Hi! I'm using MLForecast for multiple unique ids, ...
# mlforecast
y
Hi! I'm using MLForecast for multiple unique ids, and I'm trying to understand how does the model work in terms of learning between different series (I'm using the LGBM regressor). Thanks!
j
the model is trained on all series
y
How does it account for the unique ID then? Since it's not a feature...
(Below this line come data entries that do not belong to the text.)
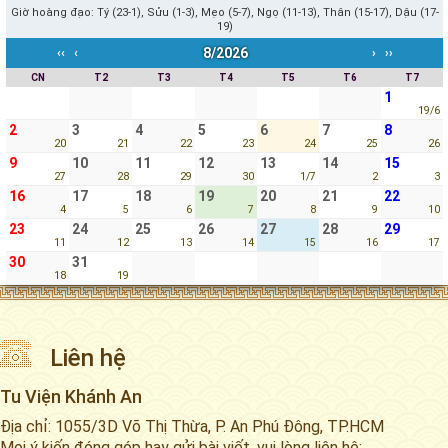
Giờ hoàng đạo: Tý (23-1), Sửu (1-3), Mẹo (5-7), Ngọ (11-13), Thân (15-17), Dậu (17-
19)
8/2026
‹‹
‹
›
››
CN
T2
T3
T4
T5
T6
T7
1
19/6
2
3
4
5
6
7
8
20
21
22
23
24
25
26
9
10
11
12
13
14
15
27
28
29
30
1/7
2
3
16
17
18
19
20
21
22
4
5
6
7
8
9
10
23
24
25
26
27
28
29
11
12
13
14
15
16
17
30
31
18
19
Liên hệ
Tu Viện Khánh An
Địa chỉ: 1055/3D Võ Thị Thừa, P. An Phú Đông, TP.HCM
Mọi ý kiến đóng góp hay gửi bài viết, vui lòng liên hệ:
When doing inference for a series that was in the training data, will it give more weight to the learning from that specific series or is it just one model regardless of the unique id? From the explanation online it sounds like the unique id matters.
j
the id is only used to generate the features but it can be a feature as well if you provide it through
static_features
y
So if I don't use the unique id as a static feature explicitly, once the model is trained and we are doing inference there's no importance to the unique_id?....
j
it's one model, so it doesn't even know it's dealing with different series unless you provide it as a static feature, in which case it'll be used as a categorical
y
oh, interesting. So we don't really need the unique id once the model is trained
j
you need it for the forecasts because we generate future dates as a convenience, but it's just for that, convenience
👍 1
y
understood. Thank you for clarifying! one last clarification then - for training purposes, the unique_id is only used to generate features, and it does not "learn more" from series with the same unique id?
j
the unique_id is only used to generate features, and it does not "learn more" from series with the same unique id?
exactly. the model just sees all of the series at the same time and doesn't care about which is which
y
ok, thanks again for the clarification!